Dan bagaimana mereka belajar untuk menyembuhkan diri mereka sendiri?

Ada dua kemungkinan, pertama adalah belajar sendiri, dia mungkin secara tidak sengaja menyentuh lukanya dengan cairan daun di atas jarinya, kemudian berpikir bahwa itu sebenarnya menghilangkan rasa sakit. Dan hal itu membuat dia harus menggunakan daun itu lagi. Hal ini bisa dipelajari sendiri. Atau bisa juga dipelajari dari individu lain saat hubungan sosial. Karena orang utan sumatra juga merupakan pembelajar bersosial yang baik. 

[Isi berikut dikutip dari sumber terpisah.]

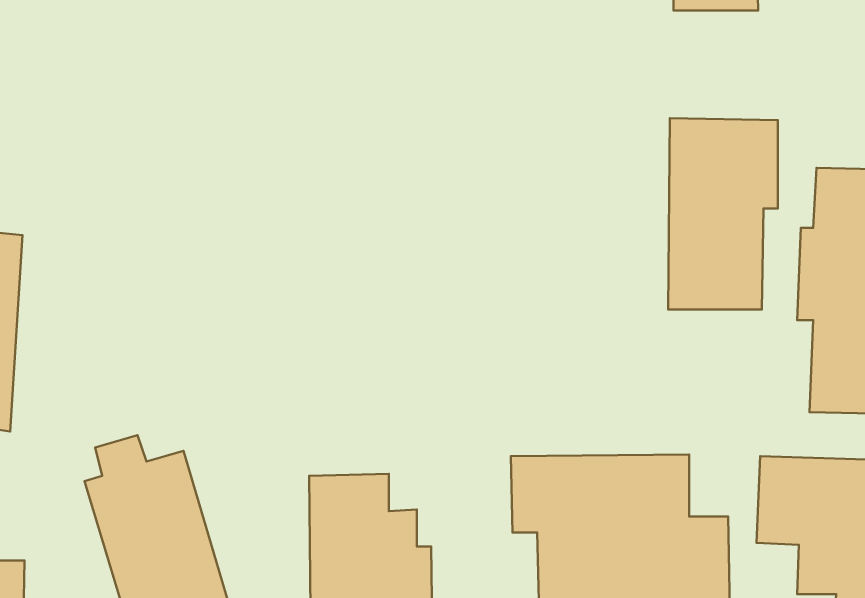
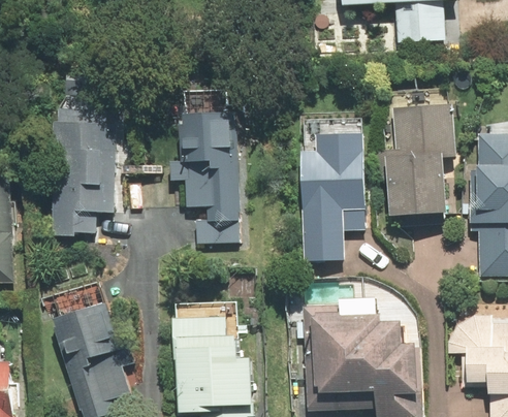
building: none -> [169,113,236,243]
building: none -> [46,119,115,235]
building: none -> [300,134,364,260]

Orang utan jantan ketika memasuki masa pubertas atau setelah masa pubertas, mereka akan pergi jauh berpencar dari daerah kelahirannya ke daerah lain untuk membangun wilayah jelajah baru di daerah tersebut. Kami tahu bahwa Rakus bukan berasal dari wilayah penelitian Suaq. Kami melihatnya pertama kali pada tahun 2009. Saat itu, usianya sekitar 20 tahun.

Jadi, ia berasal dari luar wilayah penelitian. Ada kemungkinan di populasi aslinya, mungkin ibunya atau orang utan lain yang menunjukkan perilaku tersebut. Dia mempelajarinya secara sosial dan kemudian menerapkannya pada dirinya sendiri ketika dia terluka. Tapi kita tidak tahu. Jadi, bisa jadi itu juga sesuatu yang dia temukan sendiri.

Mungkin Anda bisa memberi tahu kami seberapa mirip sebenarnya orang utan dengan manusia?

Temuan kami menunjukkan sekali lagi betapa miripnya orang utan dengan kita, manusia. Artinya, mereka adalah kerabat terdekat kita. Kita memiliki 97% DNA yang sama dengan mereka. Dan ya, temuan ini sekali lagi menunjukkan betapa miripnya mereka dengan kita. Tapi tidak hanya dalam aspek ini. Ada banyak penelitian lain yang menunjukkan bahwa mereka sangat cerdas. Jadi, mereka bisa, misalnya: tidak hanya menggunakan alat tapi mereka juga bisa menginovasikan sebuah alat.

Jadi, keempat spesies kera besar, termasuk orang utan, terkadang juga menunjukkan sikap suka bercanda yang dalam banyak hal mirip dengan manusia.

Dapatkah Anda menjelaskan bagaimana situasi yang orang utan hadapi saat ini?

Ada beberapa faktor yang membuat orang utan terancam  di habitat alam. Salah satunya adalah perubahan iklim yang mulai terlihat mempengaruhi pola berbuah (fenologi) di kawasan ini. Di mana akan menyulitkan orang utan untuk memenuhi kebutuhan pakannya dan berujung pada kemampuan beradaptasi untuk dapat bertahan hidup. Jadi, kita semua harus bekerja sama untuk melindungi satwa yang menakjubkan ini.

Mengapa kamu suka sekali orang utan?

Saya suka dengan orang utan karena mereka sangat mirip dengan kita. Mereka cerdas dan kehidupan emosionalnya mirip dengan manusia. Bagi saya, sangat penting untuk menjaga hewan langka. Dan mengamati tingkah laku mereka yang luar bias aitu hal yang sangat menarik minat saya.